### Data excerpts

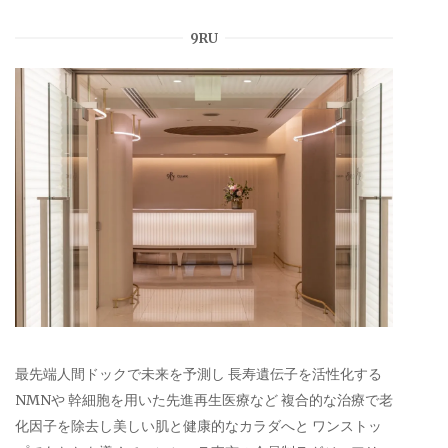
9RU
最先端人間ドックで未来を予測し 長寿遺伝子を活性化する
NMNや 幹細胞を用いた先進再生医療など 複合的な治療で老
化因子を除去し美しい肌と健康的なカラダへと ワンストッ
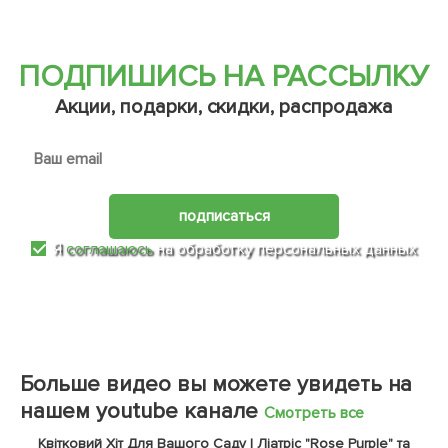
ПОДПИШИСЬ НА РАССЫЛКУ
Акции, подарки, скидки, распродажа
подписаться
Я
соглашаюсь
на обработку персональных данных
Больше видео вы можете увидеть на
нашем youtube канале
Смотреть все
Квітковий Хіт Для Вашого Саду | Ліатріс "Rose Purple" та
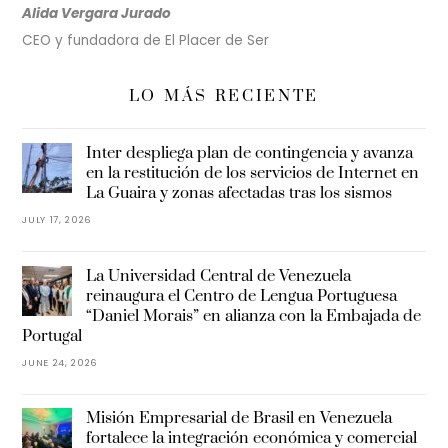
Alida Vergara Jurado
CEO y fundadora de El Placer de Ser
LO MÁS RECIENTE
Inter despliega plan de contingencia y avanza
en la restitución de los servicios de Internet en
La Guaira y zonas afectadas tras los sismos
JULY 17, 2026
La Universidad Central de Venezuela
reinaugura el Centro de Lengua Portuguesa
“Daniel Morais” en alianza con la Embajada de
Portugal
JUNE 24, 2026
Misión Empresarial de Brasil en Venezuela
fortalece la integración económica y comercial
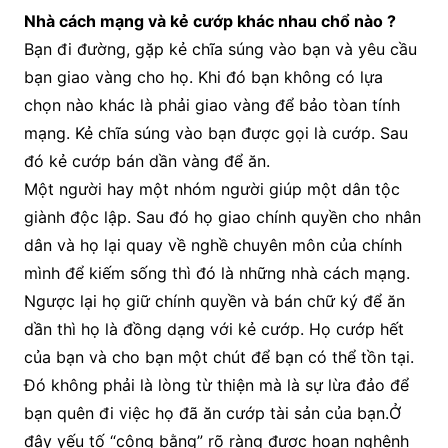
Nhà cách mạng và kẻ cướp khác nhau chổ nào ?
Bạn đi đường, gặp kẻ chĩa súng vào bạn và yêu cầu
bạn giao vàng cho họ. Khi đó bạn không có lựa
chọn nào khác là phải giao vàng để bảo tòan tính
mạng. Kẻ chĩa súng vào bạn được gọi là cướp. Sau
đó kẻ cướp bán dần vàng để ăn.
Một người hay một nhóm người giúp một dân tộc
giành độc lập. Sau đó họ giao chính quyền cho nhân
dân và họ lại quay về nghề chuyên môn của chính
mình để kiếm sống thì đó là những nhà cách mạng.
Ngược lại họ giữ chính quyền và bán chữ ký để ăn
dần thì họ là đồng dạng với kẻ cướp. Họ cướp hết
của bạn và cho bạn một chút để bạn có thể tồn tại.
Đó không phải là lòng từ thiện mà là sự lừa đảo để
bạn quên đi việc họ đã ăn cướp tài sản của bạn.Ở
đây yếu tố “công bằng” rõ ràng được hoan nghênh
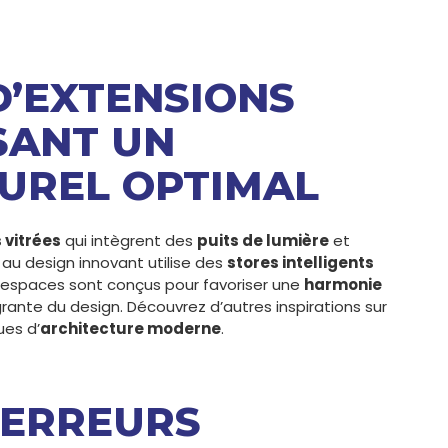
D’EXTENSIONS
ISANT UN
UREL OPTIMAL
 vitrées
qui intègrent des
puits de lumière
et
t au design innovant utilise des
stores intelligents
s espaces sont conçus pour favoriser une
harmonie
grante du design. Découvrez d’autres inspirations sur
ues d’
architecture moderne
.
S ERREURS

######

→ What to produce: The expected output is every line of the data, unchanged, with the pictures skipped.

→ Finished exercise:
9RU
最先端人間ドックで未来を予測し 長寿遺伝子を活性化する
NMNや 幹細胞を用いた先進再生医療など 複合的な治療で老
化因子を除去し美しい肌と健康的なカラダへと ワンストッ
ПОДПИШИСЬ НА РАССЫЛКУ
Акции, подарки, скидки, распродажа
подписаться
Я
соглашаюсь
на обработку персональных данных
Больше видео вы можете увидеть на
нашем youtube канале
Смотреть все
Квітковий Хіт Для Вашого Саду | Ліатріс "Rose Purple" та
Alida Vergara Jurado
CEO y fundadora de El Placer de Ser
LO MÁS RECIENTE
Inter despliega plan de contingencia y avanza
en la restitución de los servicios de Internet en
La Guaira y zonas afectadas tras los sismos
JULY 17, 2026
La Universidad Central de Venezuela
reinaugura el Centro de Lengua Portuguesa
“Daniel Morais” en alianza con la Embajada de
Portugal
JUNE 24, 2026
Misión Empresarial de Brasil en Venezuela
fortalece la integración económica y comercial
Nhà cách mạng và kẻ cướp khác nhau chổ nào ?
Bạn đi đường, gặp kẻ chĩa súng vào bạn và yêu cầu
bạn giao vàng cho họ. Khi đó bạn không có lựa
chọn nào khác là phải giao vàng để bảo tòan tính
mạng. Kẻ chĩa súng vào bạn được gọi là cướp. Sau
đó kẻ cướp bán dần vàng để ăn.
Một người hay một nhóm người giúp một dân tộc
giành độc lập. Sau đó họ giao chính quyền cho nhân
dân và họ lại quay về nghề chuyên môn của chính
mình để kiếm sống thì đó là những nhà cách mạng.
Ngược lại họ giữ chính quyền và bán chữ ký để ăn
dần thì họ là đồng dạng với kẻ cướp. Họ cướp hết
của bạn và cho bạn một chút để bạn có thể tồn tại.
Đó không phải là lòng từ thiện mà là sự lừa đảo để
bạn quên đi việc họ đã ăn cướp tài sản của bạn.Ở
đây yếu tố “công bằng” rõ ràng được hoan nghênh
D’EXTENSIONS
ISANT UN
UREL OPTIMAL
 vitrées
qui intègrent des
puits de lumière
et
t au design innovant utilise des
stores intelligents
s espaces sont conçus pour favoriser une
harmonie
grante du design. Découvrez d’autres inspirations sur
ues d’
architecture moderne
.
S ERREURS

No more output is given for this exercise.